# ENDED--Nook wi-fi (Manufacturer refurbished) on Ebay $79



## Barbiedull (Jul 13, 2010)

direct from Barnes & Noble:
http://cgi.ebay.com/NOOK-Barnes-and-Noble-Wi-Fi-eReader-eBook-Reader-/300497023543?pt=LH_DefaultDomain_0&hash=item45f704b237

The $79 price is over.


----------



## Meemo (Oct 27, 2008)

I just ordered a couple of these for my daughters.  They both have Kindles, but now they can access library books too.  Just too good of a deal to pass up.  Did get charged FL sales tax, though.  Still, $84 each is a great deal.  And I'll hopefully get the Square Trade deals on the extended warranties tonight too - they both have toddlers running around, so accidental coverage is a good idea for them.  (Not to mention B&N doesn't quite have the same customer service Amazon does... )


----------



## Barbiedull (Jul 13, 2010)

Meemo, I don't know if this has been posted yet, but I got a card in the mail from SquareTrade.
40% off starting friday midnight EST with the code JINGLE.
I "think" you can get the warranty and add the serial number later, but I'm not positive...


----------



## Meemo (Oct 27, 2008)

Barbiedull said:


> Meemo, I don't know if this has been posted yet, but I got a card in the mail from SquareTrade.
> 40% off starting friday midnight EST with the code JINGLE.
> I "think" you can get the warranty and add the serial number later, but I'm not positive...


I just sent them an e-mail (I did get that card - thanks!) - when I entered the eBay item # I got a message that it isn't covered. But I've gotten that message in error before. Guess I'll be on the phone just after midnight tonight...


----------



## AmberLi (Sep 15, 2010)

Meemo said:


> I just sent them an e-mail (I did get that card - thanks!) - when I entered the eBay item # I got a message that it isn't covered. But I've gotten that message in error before. Guess I'll be on the phone just after midnight tonight...


Please let us know if you can get the accidental coverage for the Refurbed - I ran into the same ebay purchase problem!


----------



## sabinfire (Nov 11, 2010)

I ordered one of these.  $79 for a Nook is a steal.  Can't wait to use both the Kindle and Nook side-by-side.


----------



## Meemo (Oct 27, 2008)

AmberLi said:


> Please let us know if you can get the accidental coverage for the Refurbed - I ran into the same ebay purchase problem!


They sent an email saying that yes, I could - the issue with buying online was that I'd bought two at one time. I tried calling last night to get the 40% off, but didn't have the patience to wait on the phone. It was only $79 anyway, so I haven't decided whether it's worth it to mess with it, but I probably will.
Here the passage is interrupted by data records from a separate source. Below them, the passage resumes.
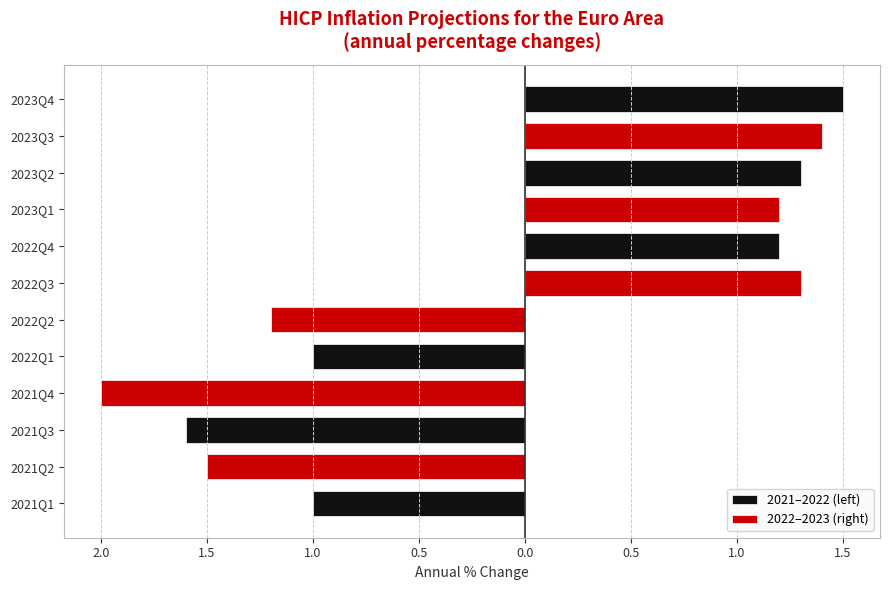

What is the smallest value displayed?

1.0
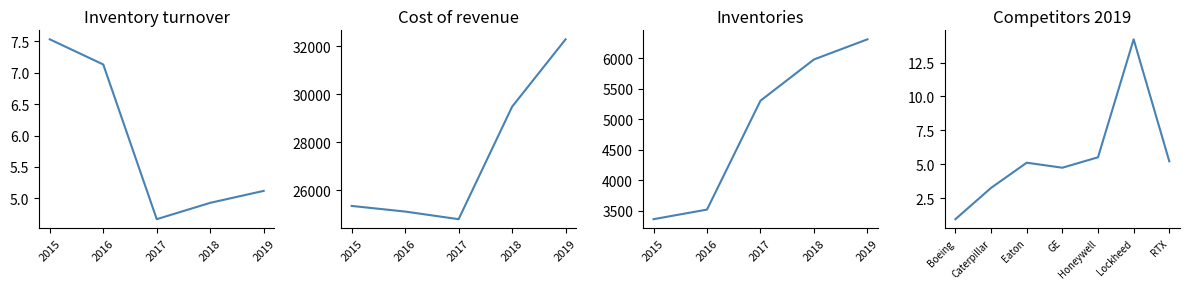

What is the average value?

5.9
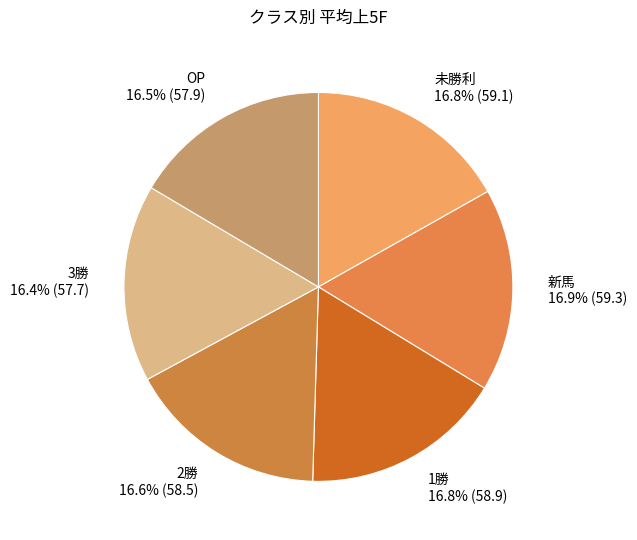

How many slices are in this pie chart?

6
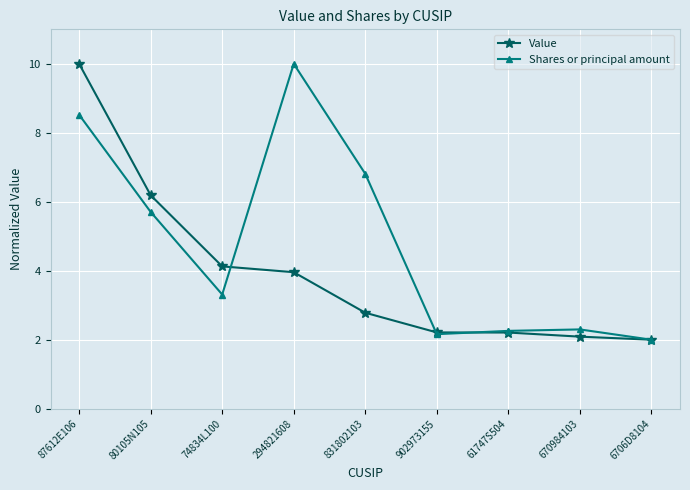

At which label does Shares or principal amount reach its peak?

294821608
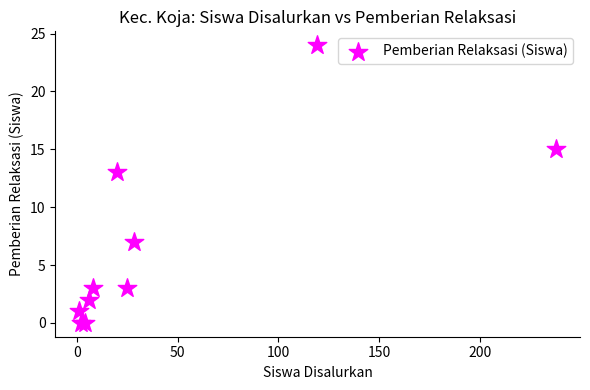

What Y value in the scatter plot is closest to 12?

13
Maybe they'll have their usual 30% off at the beginning of the month.


----------



## Meemo (Oct 27, 2008)

sabinfire said:


> I ordered one of these. $79 for a Nook is a steal. Can't wait to use both the Kindle and Nook side-by-side.


Be sure to download the 1.5 update when you get it - makes the page turns WAY faster.


----------



## sabinfire (Nov 11, 2010)

Thanks for the heads up: I'll be sure to make sure my Nook is updated first thing after receiving it.  I wonder if the Nook might be already updated, being mfg refurb'ed and all?  Maybe the update might be a little too recent for that though.


----------



## Barbiedull (Jul 13, 2010)

sabinfire said:


> Thanks for the heads up: I'll be sure to make sure my Nook is updated first thing after receiving it. I wonder if the Nook might be already updated, being mfg refurb'ed and all? Maybe the update might be a little too recent for that though.


It probably isn't updated. These have been sitting in the warehouse, and the update just came out a few days ago.


----------